Coverage-Aware Thompson is the best cold-start choice when catalog fairness and tail coverage matter. Its Beta(1,1) prior and inverse-popularity boost give unseen offers maximum exposure from day one. The post-score class determines the final presentation.
When To Use
- Catalog coverage or fairness requirements (every offer should eventually get trials)
- Promoting the long tail of niche offers
- Mitigating popularity bias where raw counts dominate rankings
When NOT To Use
- When you want to converge quickly to a single best offer with minimal exploration
- When catalog coverage is not a business concern and raw performance ranking is enough
Example
from prediction.apis import deployment_management as dm
from prediction.apis import online_learning_management as ol
from prediction import jwt_access
auth = jwt_access.Authenticate("http://localhost:3001/api", ecosystem_username, ecosystem_password)
deployment_id = "demo-coverage-aware-thompson"
online_learning_uuid = ol.create_online_learning(
auth,
algorithm="ecosystem_rewards",
name=deployment_id,
description="Coverage-Aware Thompson configuration",
feature_store_collection="set_up_features",
feature_store_database="my_mongo_database",
options_store_database="my_mongo_database",
options_store_collection="demo-deployment_options",
randomisation_processing_count=5000,
randomisation_processing_window=604800000,
contextual_variables_offer_key="offer",
create_options_index=True,
create_covering_index=True
)
online_learning = dm.define_deployment_multi_armed_bandit(epsilon=0.05, dynamic_interaction_uuid=online_learning_uuid)

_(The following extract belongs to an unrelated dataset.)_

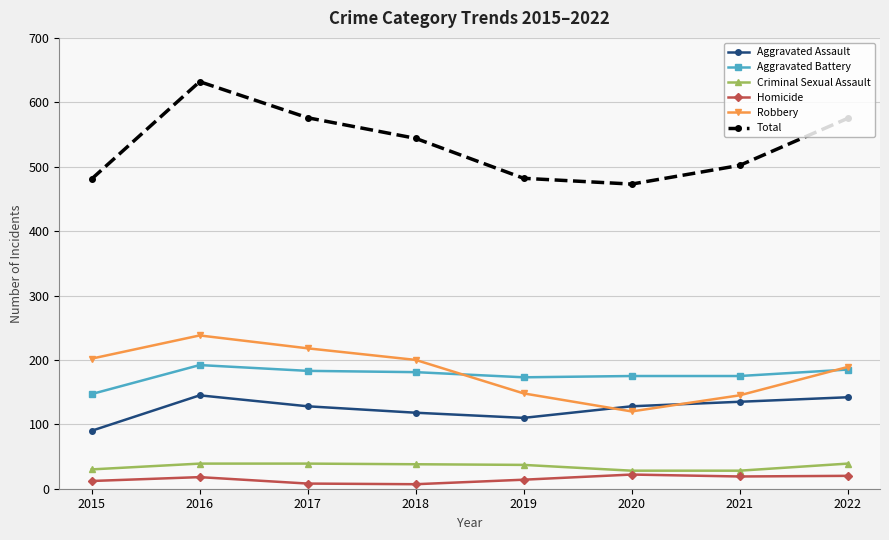

Is the value of Aggravated Assault at 2017 greater than the value of Total at 2016?

No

parameter_access = dm.define_deployment_parameter_access(
auth,
lookup_key="customer_id",
lookup_type="string",
database="my_mongo_database",
table_collection="customer_feature_store",
datasource="mongodb"
)
deployment_step = dm.create_deployment(
auth,
project_id="demo-project",
deployment_id=deployment_id,
description="Coverage-Aware Thompson demo deployment",
version="001",
plugin_post_score_class="PlatformDynamicEngagement.java",
plugin_pre_score_class="PreScoreDynamic.java",
scoring_engine_path_dev="http://localhost:8091",
mongo_connect=f"mongodb://{mongo_user}:{mongo_password}@localhost:54445/?authSource=admin",
parameter_access=parameter_access,
multi_armed_bandit=online_learning
)Set approach to behaviorAlgos and sub_approach to coverageAwareThompson in the randomisation object. Configure gamma and epsilon there to tune inverse-popularity strength and uniform exploration; the Python define_deployment_multi_armed_bandit(epsilon=...) API controls deployment-level epsilon separately—keep both layers consistent with your intent.